▸ **Work to complete**:
Return all entries precisely as they stand, without the images.

▸ **Input material**:

*** Block opens ***

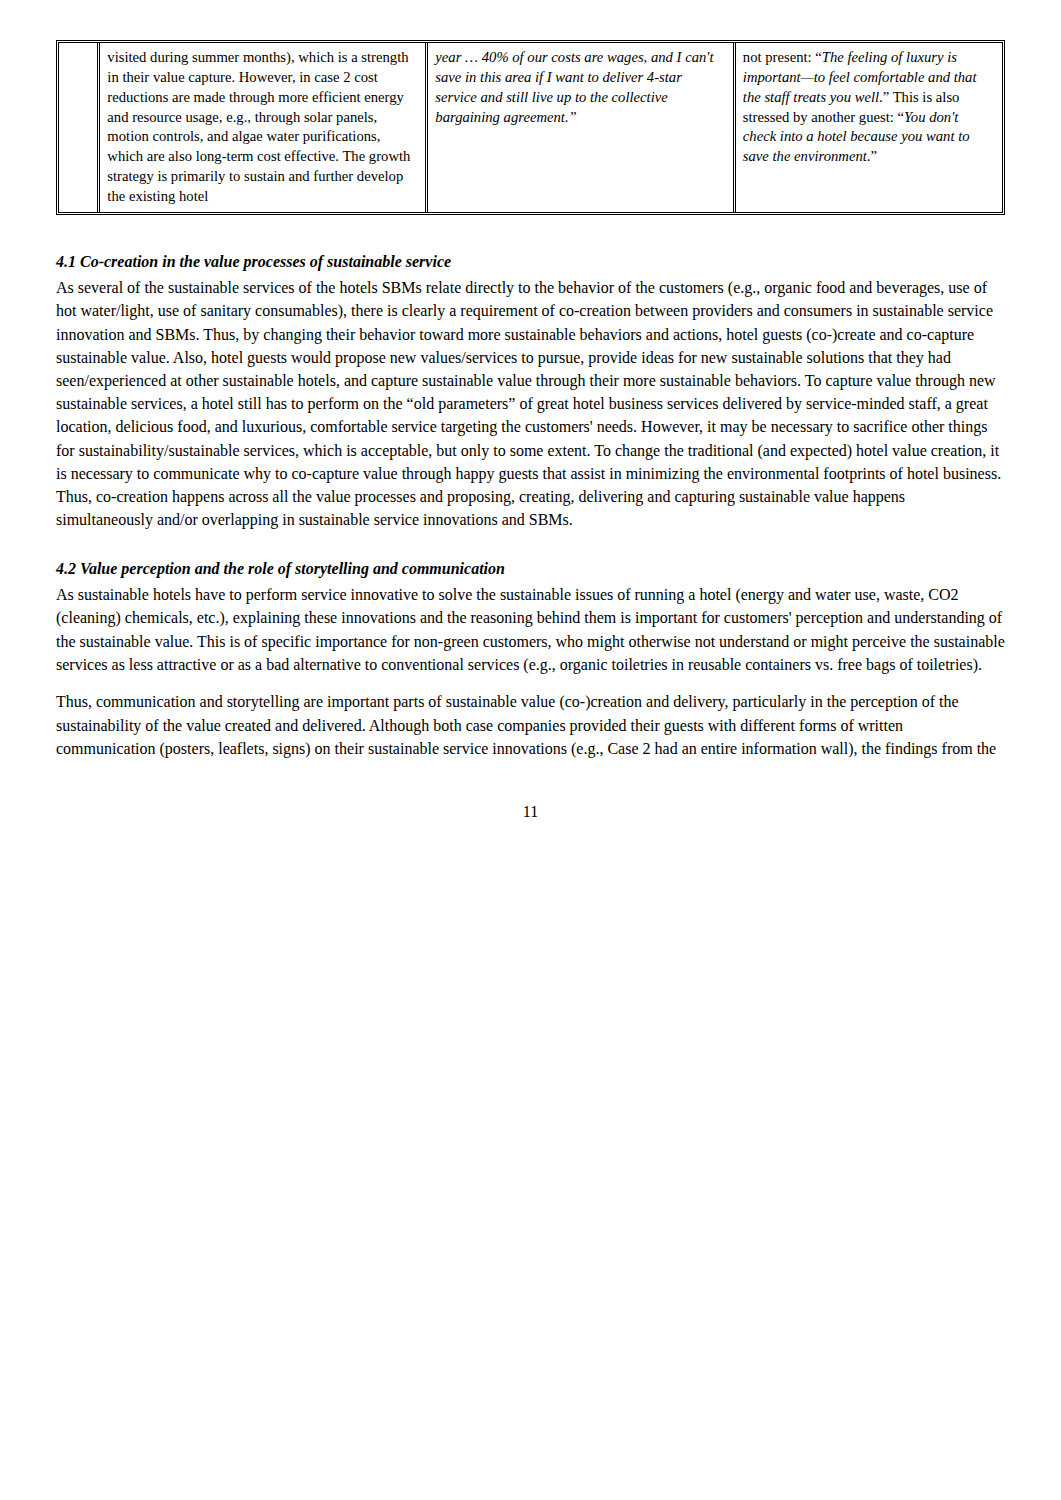| | visited during summer months), which is a strength in their value capture. However, in case 2 cost reductions are made through more efficient energy and resource usage, e.g., through solar panels, motion controls, and algae water purifications, which are also long-term cost effective. The growth strategy is primarily to sustain and further develop the existing hotel | year … 40% of our costs are wages, and I can't save in this area if I want to deliver 4-star service and still live up to the collective bargaining agreement.” | not present: “ The feeling of luxury is important—to feel comfortable and that the staff treats you well .” This is also stressed by another guest: “ You don't check into a hotel because you want to save the environment .” |
4.1 Co-creation in the value processes of sustainable service
As several of the sustainable services of the hotels SBMs relate directly to the behavior of the customers (e.g., organic food and beverages, use of hot water/light, use of sanitary consumables), there is clearly a requirement of co-creation between providers and consumers in sustainable service innovation and SBMs. Thus, by changing their behavior toward more sustainable behaviors and actions, hotel guests (co-)create and co-capture sustainable value. Also, hotel guests would propose new values/services to pursue, provide ideas for new sustainable solutions that they had seen/experienced at other sustainable hotels, and capture sustainable value through their more sustainable behaviors. To capture value through new sustainable services, a hotel still has to perform on the “old parameters” of great hotel business services delivered by service-minded staff, a great location, delicious food, and luxurious, comfortable service targeting the customers' needs. However, it may be necessary to sacrifice other things for sustainability/sustainable services, which is acceptable, but only to some extent. To change the traditional (and expected) hotel value creation, it is necessary to communicate why to co-capture value through happy guests that assist in minimizing the environmental footprints of hotel business. Thus, co-creation happens across all the value processes and proposing, creating, delivering and capturing sustainable value happens simultaneously and/or overlapping in sustainable service innovations and SBMs.
4.2 Value perception and the role of storytelling and communication
As sustainable hotels have to perform service innovative to solve the sustainable issues of running a hotel (energy and water use, waste, CO2 (cleaning) chemicals, etc.), explaining these innovations and the reasoning behind them is important for customers' perception and understanding of the sustainable value. This is of specific importance for non-green customers, who might otherwise not understand or might perceive the sustainable services as less attractive or as a bad alternative to conventional services (e.g., organic toiletries in reusable containers vs. free bags of toiletries).
Thus, communication and storytelling are important parts of sustainable value (co-)creation and delivery, particularly in the perception of the sustainability of the value created and delivered. Although both case companies provided their guests with different forms of written communication (posters, leaflets, signs) on their sustainable service innovations (e.g., Case 2 had an entire information wall), the findings from the
11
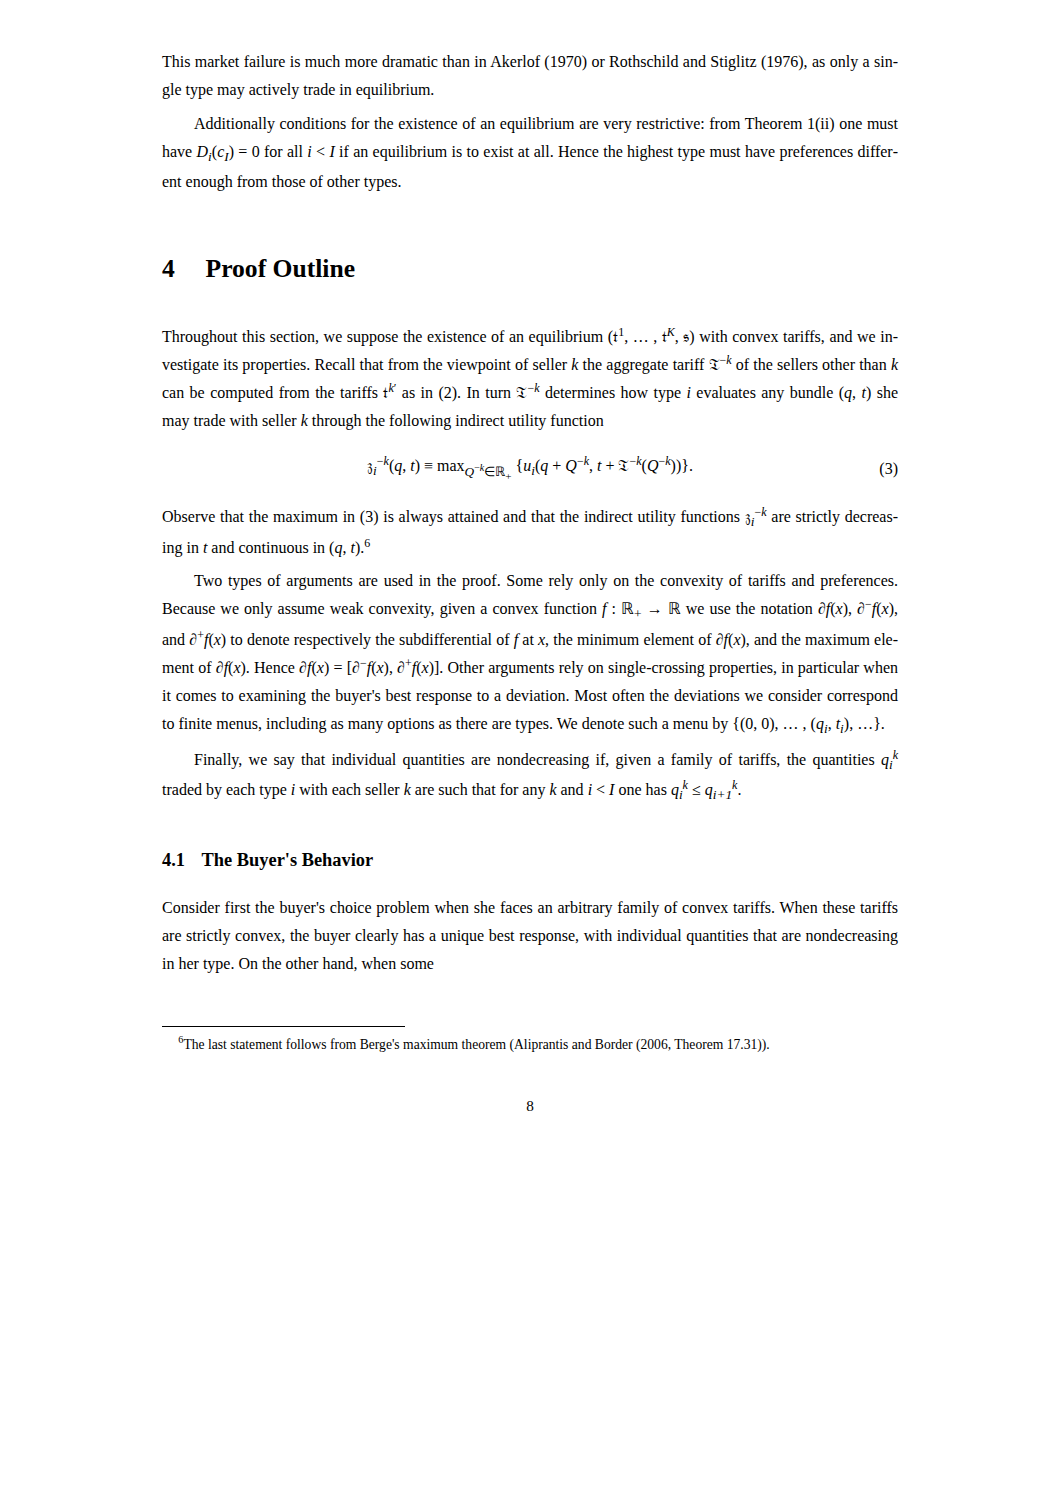This market failure is much more dramatic than in Akerlof (1970) or Rothschild and Stiglitz (1976), as only a single type may actively trade in equilibrium.
Additionally conditions for the existence of an equilibrium are very restrictive: from Theorem 1(ii) one must have Di(cI) = 0 for all i < I if an equilibrium is to exist at all. Hence the highest type must have preferences different enough from those of other types.
4 Proof Outline
Throughout this section, we suppose the existence of an equilibrium (𝔱1, … , 𝔱K, 𝔰) with convex tariffs, and we investigate its properties. Recall that from the viewpoint of seller k the aggregate tariff 𝔗−k of the sellers other than k can be computed from the tariffs 𝔱k′ as in (2). In turn 𝔗−k determines how type i evaluates any bundle (q, t) she may trade with seller k through the following indirect utility function
𝔷i−k(q, t) ≡ maxQ−k∈ℝ+ {ui(q + Q−k, t + 𝔗−k(Q−k))}. (3)
Observe that the maximum in (3) is always attained and that the indirect utility functions 𝔷i−k are strictly decreasing in t and continuous in (q, t).6
Two types of arguments are used in the proof. Some rely only on the convexity of tariffs and preferences. Because we only assume weak convexity, given a convex function f : ℝ+ → ℝ we use the notation ∂f(x), ∂−f(x), and ∂+f(x) to denote respectively the subdifferential of f at x, the minimum element of ∂f(x), and the maximum element of ∂f(x). Hence ∂f(x) = [∂−f(x), ∂+f(x)]. Other arguments rely on single-crossing properties, in particular when it comes to examining the buyer's best response to a deviation. Most often the deviations we consider correspond to finite menus, including as many options as there are types. We denote such a menu by {(0, 0), … , (qi, ti), …}.
Finally, we say that individual quantities are nondecreasing if, given a family of tariffs, the quantities qik traded by each type i with each seller k are such that for any k and i < I one has qik ≤ qi+1k.
4.1 The Buyer's Behavior
Consider first the buyer's choice problem when she faces an arbitrary family of convex tariffs. When these tariffs are strictly convex, the buyer clearly has a unique best response, with individual quantities that are nondecreasing in her type. On the other hand, when some
6The last statement follows from Berge's maximum theorem (Aliprantis and Border (2006, Theorem 17.31)).
8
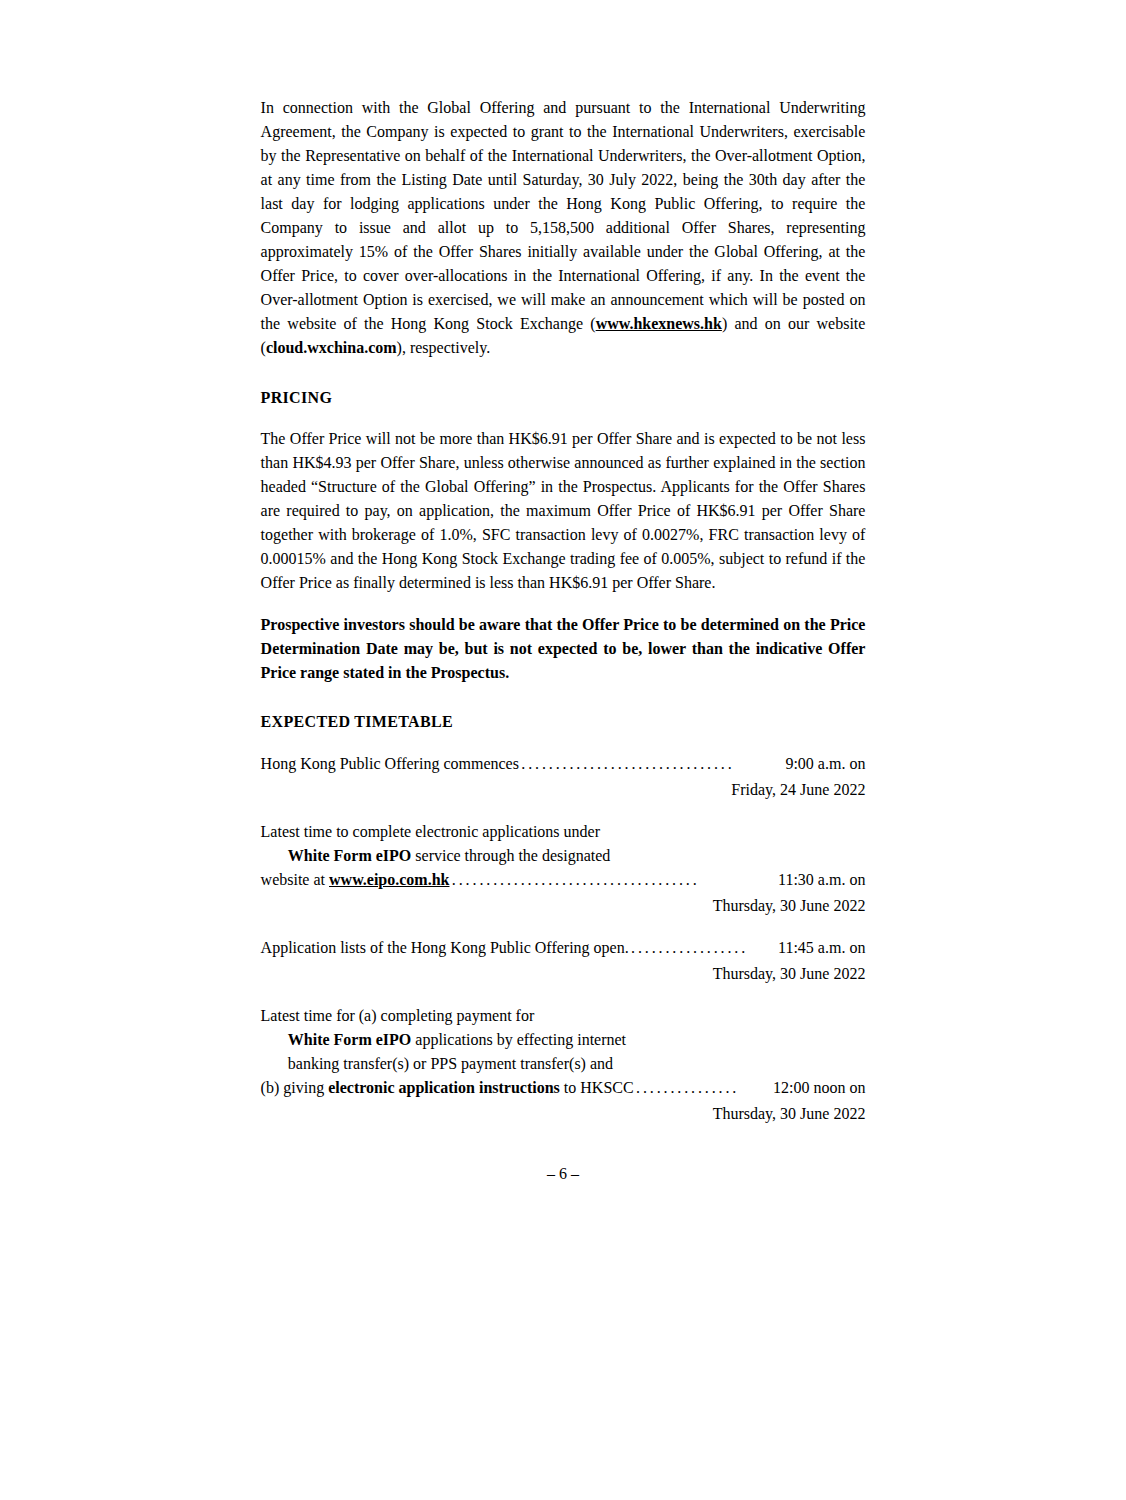In connection with the Global Offering and pursuant to the International Underwriting Agreement, the Company is expected to grant to the International Underwriters, exercisable by the Representative on behalf of the International Underwriters, the Over-allotment Option, at any time from the Listing Date until Saturday, 30 July 2022, being the 30th day after the last day for lodging applications under the Hong Kong Public Offering, to require the Company to issue and allot up to 5,158,500 additional Offer Shares, representing approximately 15% of the Offer Shares initially available under the Global Offering, at the Offer Price, to cover over-allocations in the International Offering, if any. In the event the Over-allotment Option is exercised, we will make an announcement which will be posted on the website of the Hong Kong Stock Exchange (www.hkexnews.hk) and on our website (cloud.wxchina.com), respectively.
PRICING
The Offer Price will not be more than HK$6.91 per Offer Share and is expected to be not less than HK$4.93 per Offer Share, unless otherwise announced as further explained in the section headed “Structure of the Global Offering” in the Prospectus. Applicants for the Offer Shares are required to pay, on application, the maximum Offer Price of HK$6.91 per Offer Share together with brokerage of 1.0%, SFC transaction levy of 0.0027%, FRC transaction levy of 0.00015% and the Hong Kong Stock Exchange trading fee of 0.005%, subject to refund if the Offer Price as finally determined is less than HK$6.91 per Offer Share.
Prospective investors should be aware that the Offer Price to be determined on the Price Determination Date may be, but is not expected to be, lower than the indicative Offer Price range stated in the Prospectus.
EXPECTED TIMETABLE
Hong Kong Public Offering commences ............................... 9:00 a.m. on
Friday, 24 June 2022
Latest time to complete electronic applications under
White Form eIPO service through the designated
website at www.eipo.com.hk .................................... 11:30 a.m. on
Thursday, 30 June 2022
Application lists of the Hong Kong Public Offering open. ................. 11:45 a.m. on
Thursday, 30 June 2022
Latest time for (a) completing payment for
White Form eIPO applications by effecting internet
banking transfer(s) or PPS payment transfer(s) and
(b) giving electronic application instructions to HKSCC ............... 12:00 noon on
Thursday, 30 June 2022
– 6 –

*** Block closes ***

▸ **Written response**:
| | visited during summer months), which is a strength in their value capture. However, in case 2 cost reductions are made through more efficient energy and resource usage, e.g., through solar panels, motion controls, and algae water purifications, which are also long-term cost effective. The growth strategy is primarily to sustain and further develop the existing hotel | year … 40% of our costs are wages, and I can't save in this area if I want to deliver 4-star service and still live up to the collective bargaining agreement.” | not present: “ The feeling of luxury is important—to feel comfortable and that the staff treats you well .” This is also stressed by another guest: “ You don't check into a hotel because you want to save the environment .” |
4.1 Co-creation in the value processes of sustainable service
As several of the sustainable services of the hotels SBMs relate directly to the behavior of the customers (e.g., organic food and beverages, use of hot water/light, use of sanitary consumables), there is clearly a requirement of co-creation between providers and consumers in sustainable service innovation and SBMs. Thus, by changing their behavior toward more sustainable behaviors and actions, hotel guests (co-)create and co-capture sustainable value. Also, hotel guests would propose new values/services to pursue, provide ideas for new sustainable solutions that they had seen/experienced at other sustainable hotels, and capture sustainable value through their more sustainable behaviors. To capture value through new sustainable services, a hotel still has to perform on the “old parameters” of great hotel business services delivered by service-minded staff, a great location, delicious food, and luxurious, comfortable service targeting the customers' needs. However, it may be necessary to sacrifice other things for sustainability/sustainable services, which is acceptable, but only to some extent. To change the traditional (and expected) hotel value creation, it is necessary to communicate why to co-capture value through happy guests that assist in minimizing the environmental footprints of hotel business. Thus, co-creation happens across all the value processes and proposing, creating, delivering and capturing sustainable value happens simultaneously and/or overlapping in sustainable service innovations and SBMs.
4.2 Value perception and the role of storytelling and communication
As sustainable hotels have to perform service innovative to solve the sustainable issues of running a hotel (energy and water use, waste, CO2 (cleaning) chemicals, etc.), explaining these innovations and the reasoning behind them is important for customers' perception and understanding of the sustainable value. This is of specific importance for non-green customers, who might otherwise not understand or might perceive the sustainable services as less attractive or as a bad alternative to conventional services (e.g., organic toiletries in reusable containers vs. free bags of toiletries).
Thus, communication and storytelling are important parts of sustainable value (co-)creation and delivery, particularly in the perception of the sustainability of the value created and delivered. Although both case companies provided their guests with different forms of written communication (posters, leaflets, signs) on their sustainable service innovations (e.g., Case 2 had an entire information wall), the findings from the
11
This market failure is much more dramatic than in Akerlof (1970) or Rothschild and Stiglitz (1976), as only a single type may actively trade in equilibrium.
Additionally conditions for the existence of an equilibrium are very restrictive: from Theorem 1(ii) one must have Di(cI) = 0 for all i < I if an equilibrium is to exist at all. Hence the highest type must have preferences different enough from those of other types.
4 Proof Outline
Throughout this section, we suppose the existence of an equilibrium (𝔱1, … , 𝔱K, 𝔰) with convex tariffs, and we investigate its properties. Recall that from the viewpoint of seller k the aggregate tariff 𝔗−k of the sellers other than k can be computed from the tariffs 𝔱k′ as in (2). In turn 𝔗−k determines how type i evaluates any bundle (q, t) she may trade with seller k through the following indirect utility function
𝔷i−k(q, t) ≡ maxQ−k∈ℝ+ {ui(q + Q−k, t + 𝔗−k(Q−k))}. (3)
Observe that the maximum in (3) is always attained and that the indirect utility functions 𝔷i−k are strictly decreasing in t and continuous in (q, t).6
Two types of arguments are used in the proof. Some rely only on the convexity of tariffs and preferences. Because we only assume weak convexity, given a convex function f : ℝ+ → ℝ we use the notation ∂f(x), ∂−f(x), and ∂+f(x) to denote respectively the subdifferential of f at x, the minimum element of ∂f(x), and the maximum element of ∂f(x). Hence ∂f(x) = [∂−f(x), ∂+f(x)]. Other arguments rely on single-crossing properties, in particular when it comes to examining the buyer's best response to a deviation. Most often the deviations we consider correspond to finite menus, including as many options as there are types. We denote such a menu by {(0, 0), … , (qi, ti), …}.
Finally, we say that individual quantities are nondecreasing if, given a family of tariffs, the quantities qik traded by each type i with each seller k are such that for any k and i < I one has qik ≤ qi+1k.
4.1 The Buyer's Behavior
Consider first the buyer's choice problem when she faces an arbitrary family of convex tariffs. When these tariffs are strictly convex, the buyer clearly has a unique best response, with individual quantities that are nondecreasing in her type. On the other hand, when some
6The last statement follows from Berge's maximum theorem (Aliprantis and Border (2006, Theorem 17.31)).
8
In connection with the Global Offering and pursuant to the International Underwriting Agreement, the Company is expected to grant to the International Underwriters, exercisable by the Representative on behalf of the International Underwriters, the Over-allotment Option, at any time from the Listing Date until Saturday, 30 July 2022, being the 30th day after the last day for lodging applications under the Hong Kong Public Offering, to require the Company to issue and allot up to 5,158,500 additional Offer Shares, representing approximately 15% of the Offer Shares initially available under the Global Offering, at the Offer Price, to cover over-allocations in the International Offering, if any. In the event the Over-allotment Option is exercised, we will make an announcement which will be posted on the website of the Hong Kong Stock Exchange (www.hkexnews.hk) and on our website (cloud.wxchina.com), respectively.
PRICING
The Offer Price will not be more than HK$6.91 per Offer Share and is expected to be not less than HK$4.93 per Offer Share, unless otherwise announced as further explained in the section headed “Structure of the Global Offering” in the Prospectus. Applicants for the Offer Shares are required to pay, on application, the maximum Offer Price of HK$6.91 per Offer Share together with brokerage of 1.0%, SFC transaction levy of 0.0027%, FRC transaction levy of 0.00015% and the Hong Kong Stock Exchange trading fee of 0.005%, subject to refund if the Offer Price as finally determined is less than HK$6.91 per Offer Share.
Prospective investors should be aware that the Offer Price to be determined on the Price Determination Date may be, but is not expected to be, lower than the indicative Offer Price range stated in the Prospectus.
EXPECTED TIMETABLE
Hong Kong Public Offering commences ............................... 9:00 a.m. on
Friday, 24 June 2022
Latest time to complete electronic applications under
White Form eIPO service through the designated
website at www.eipo.com.hk .................................... 11:30 a.m. on
Thursday, 30 June 2022
Application lists of the Hong Kong Public Offering open. ................. 11:45 a.m. on
Thursday, 30 June 2022
Latest time for (a) completing payment for
White Form eIPO applications by effecting internet
banking transfer(s) or PPS payment transfer(s) and
(b) giving electronic application instructions to HKSCC ............... 12:00 noon on
Thursday, 30 June 2022
– 6 –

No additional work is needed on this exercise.